Zu bearbeitende Aufgabe
Geben Sie den Abschnitt des folgenden Spielberichts, der mit den Worten "Torsten Bührmann   Sun, 05" beginnt und mit "nicht ausgemacht werden." endet, erneut wieder und tauschen Sie dabei "Sachsen" gegen "Thüringen" aus.

Lesetext
SK Lehrte  


Frauenbundesliga: Klassenerhalt in letzter Sekunde


  Torsten Bührmann   Sun, 05 Sep 2021 22:12:32

Artikelbild

Nach mehreren missglückten Versuchen war es endlich soweit: Die Frauen-Bundesliga-Saison 2019/21 sollte beendet werden. Zwar nicht wie ursprünglich geplant mit einer zentralen Endrunde – Corona hätte eine solche Veranstaltung mit über 70 Spielerinnen aus der ganzen Welt wohl zu einem mutigen Unterfangen gemacht – sondern mit drei dezentralen Austragungsorten. Für unser Team ging es deshalb ins tiefste Sachsen zu den Rodewischer Schachmiezen, die Ausrichter für unser zentrales Wochenende sein durften. Logistisch bereits eine erste Herausforderung, da die nächsten Flugplätze mindestens 1,5 Stunden entfernt waren und eine vernünftige Bahnverbindung konnte auch nicht ausgemacht werden.

Im Örtchen Schönheide ging es vor allem um den Abstieg (Platz 10 – 12): Die Plätze 9, 11 und 12 trafen hier aufeinander und auf die Gastgeberinnen, die sich als 5. entspannt zurücklehnen konnten. Allerdings konnten sie auch nur 4 Spielerinnen an die Bretter bringen und gaben somit schon immer zwei Brettpunkte ab. Die beste Ausgangslage vor dem Wochenende hatte unser Reisepartner SV Medizin Erfurt, die zwei Mannschaftspunkte Vorsprung auf den Abstiegsplatz hatten. Für uns war klar, dass wir mindestens zwei Siege holen mussten, da wir schon drei Punkte Rückstand auf den sicheren 9. Platz hatten. Insgesamt konnten noch sieben Mannschaften absteigen, sodass der Blick der begleitenden Fahrer und Fans, Jan und Torsten, zwischendurch auch immer wieder auf die Liveübertragungen in den anderen Orten fiel. Bedingt durch die Ausfälle bei den Schachmiezen hatten wir an dem Wochenende in Rodewisch das nominell stärkste Team an den Start gebracht, sodass sich vorsichtiger Optimismus verbreitete.

Am Freitagabend war das Duell mit Erfurt angesetzt. Angesichts der Tabellensituation war ein Sieg schon Pflicht, ansonsten wäre Erfurt für uns nicht mehr einholbar. Nach einigen Stunden konnten wir entspannter werden: Fiona, Nicole und Luise verwerteten ihre Vorteile kurz nacheinander zu einer beruhigenden 3 – 0 Führung. Lisa erhöhte etwas später auf 4 Punkte und sicherte uns damit den Mannschaftssieg und erhielt die Hoffnungen auf den Klassenerhalt am Leben. Abgerundet wurde das Ergebnis durch Katharinas Remis, Steffi konnte im Endspiel leider nicht mehr tricksen und musste sich geschlagen geben. Doch 4,5 Brettpunkte waren ein guter Anfang, zumal die Brettpunkte am Ende noch entscheidend werden können. Die Hofheimerinnen hatten mit der gesamten Tabellenspitze, die sich um den Meistertitel stritt, ein Hammer-Programm zum Abschluss. Nach der 9. Runde hatten sie nur noch 2 Mannschaftspunkte und einen Brettpunkt Vorsprung auf uns. Mit einem weiteren Sieg würden wir also an ihnen vorbeiziehen.

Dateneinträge
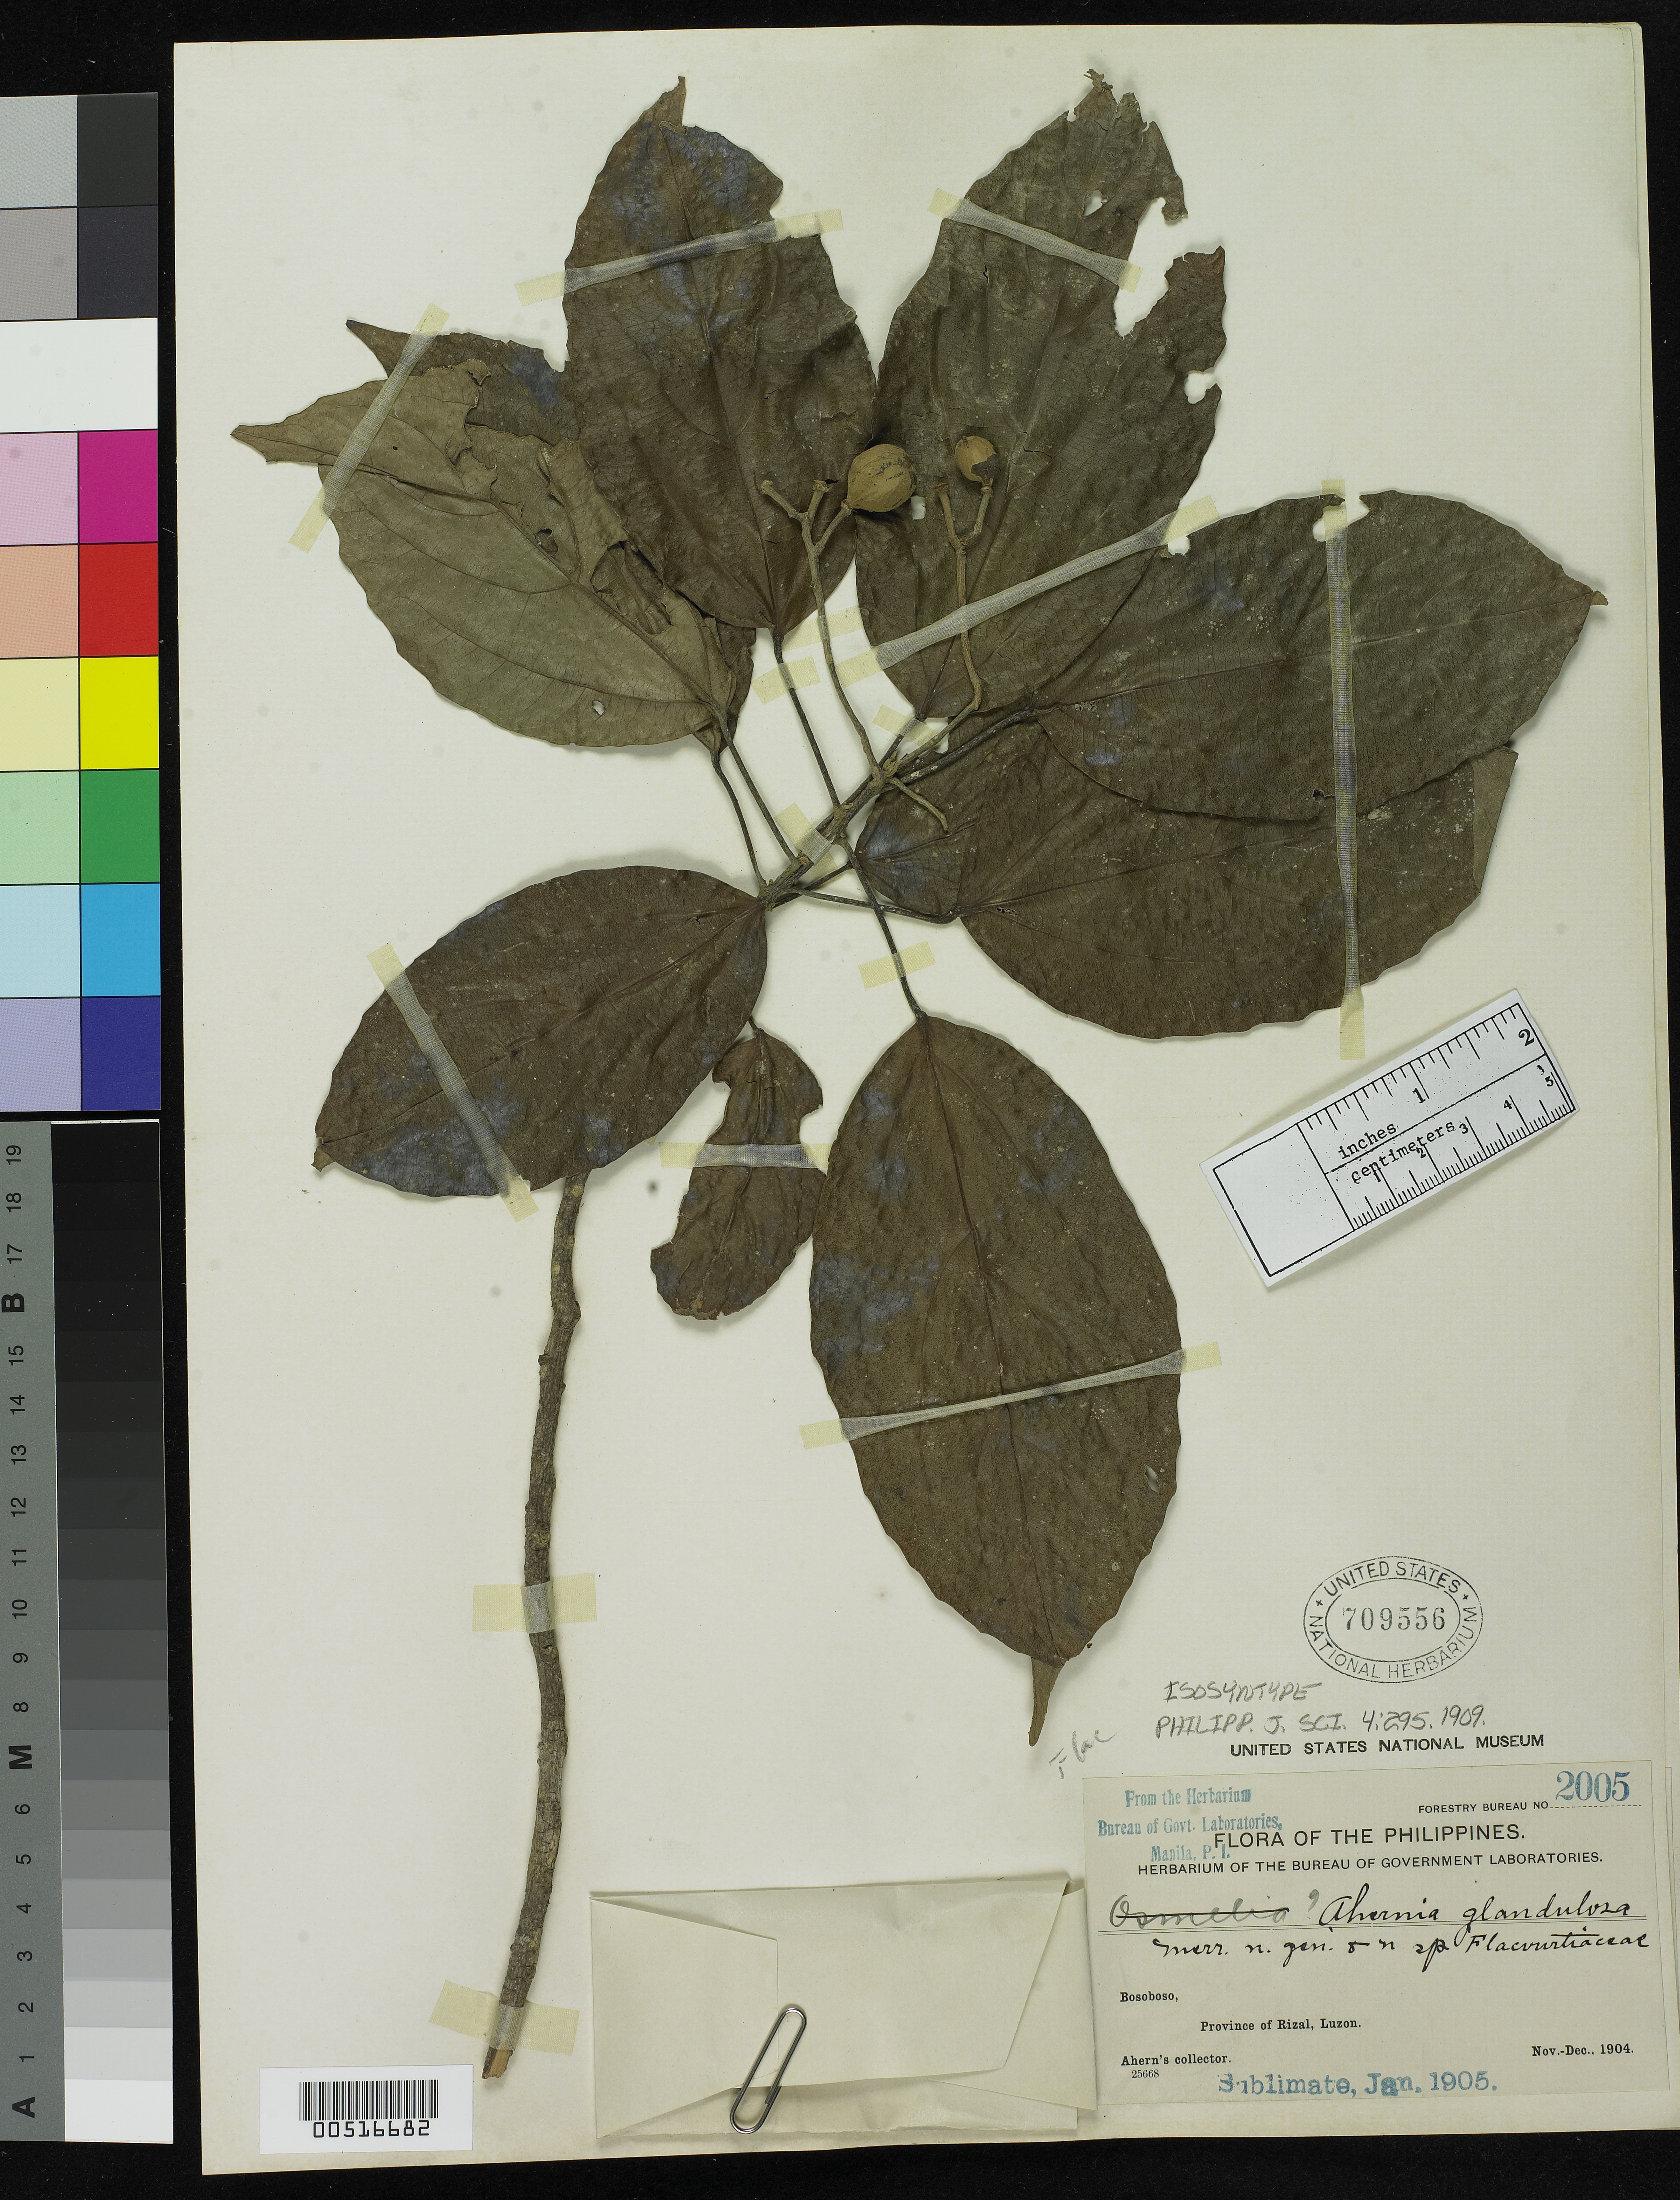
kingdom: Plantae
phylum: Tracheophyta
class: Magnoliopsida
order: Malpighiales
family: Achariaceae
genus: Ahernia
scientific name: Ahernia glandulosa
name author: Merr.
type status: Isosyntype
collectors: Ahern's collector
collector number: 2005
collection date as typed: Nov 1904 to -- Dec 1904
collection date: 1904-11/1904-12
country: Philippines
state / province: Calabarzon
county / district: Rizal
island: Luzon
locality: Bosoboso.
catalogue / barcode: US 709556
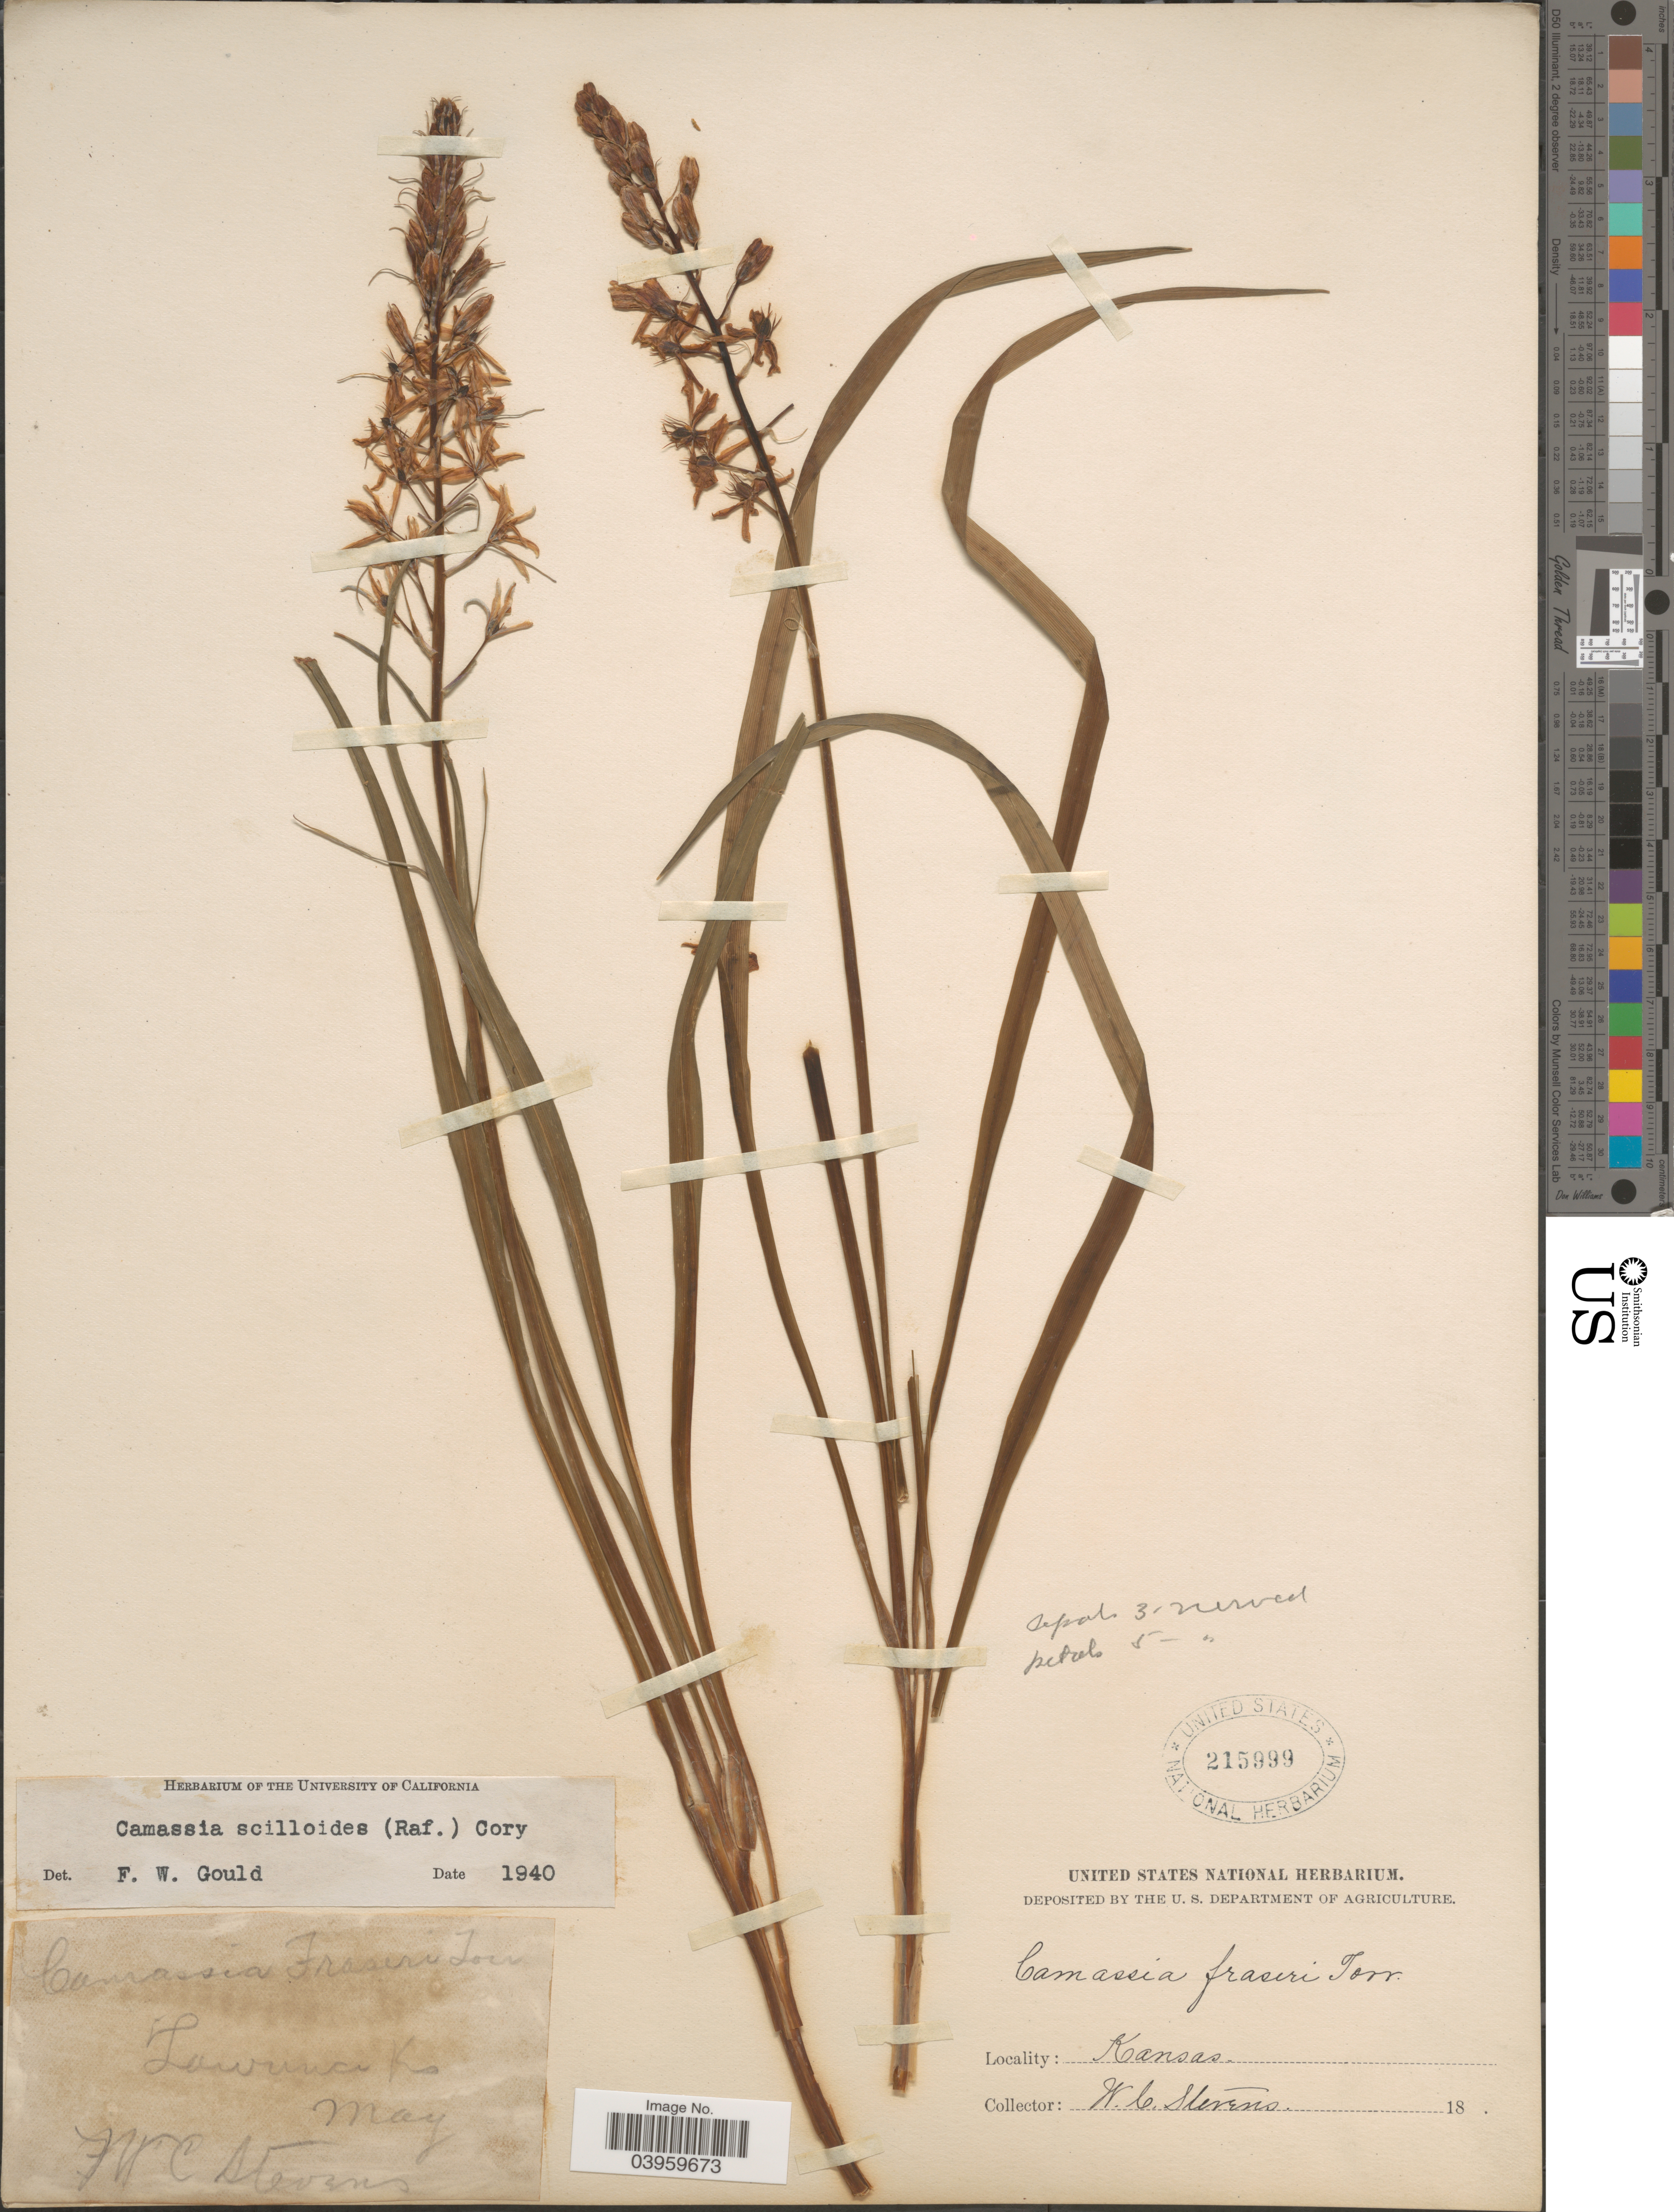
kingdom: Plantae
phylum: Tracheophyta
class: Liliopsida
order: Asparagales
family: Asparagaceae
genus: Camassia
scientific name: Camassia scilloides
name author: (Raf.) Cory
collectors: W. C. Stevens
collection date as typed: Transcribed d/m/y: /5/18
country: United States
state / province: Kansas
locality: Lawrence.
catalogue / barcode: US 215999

Lösung
Torsten Bührmann   Sun, 05 Sep 2021 22:12:32

Artikelbild

Nach mehreren missglückten Versuchen war es endlich soweit: Die Frauen-Bundesliga-Saison 2019/21 sollte beendet werden. Zwar nicht wie ursprünglich geplant mit einer zentralen Endrunde – Corona hätte eine solche Veranstaltung mit über 70 Spielerinnen aus der ganzen Welt wohl zu einem mutigen Unterfangen gemacht – sondern mit drei dezentralen Austragungsorten. Für unser Team ging es deshalb ins tiefste Thüringen zu den Rodewischer Schachmiezen, die Ausrichter für unser zentrales Wochenende sein durften. Logistisch bereits eine erste Herausforderung, da die nächsten Flugplätze mindestens 1,5 Stunden entfernt waren und eine vernünftige Bahnverbindung konnte auch nicht ausgemacht werden.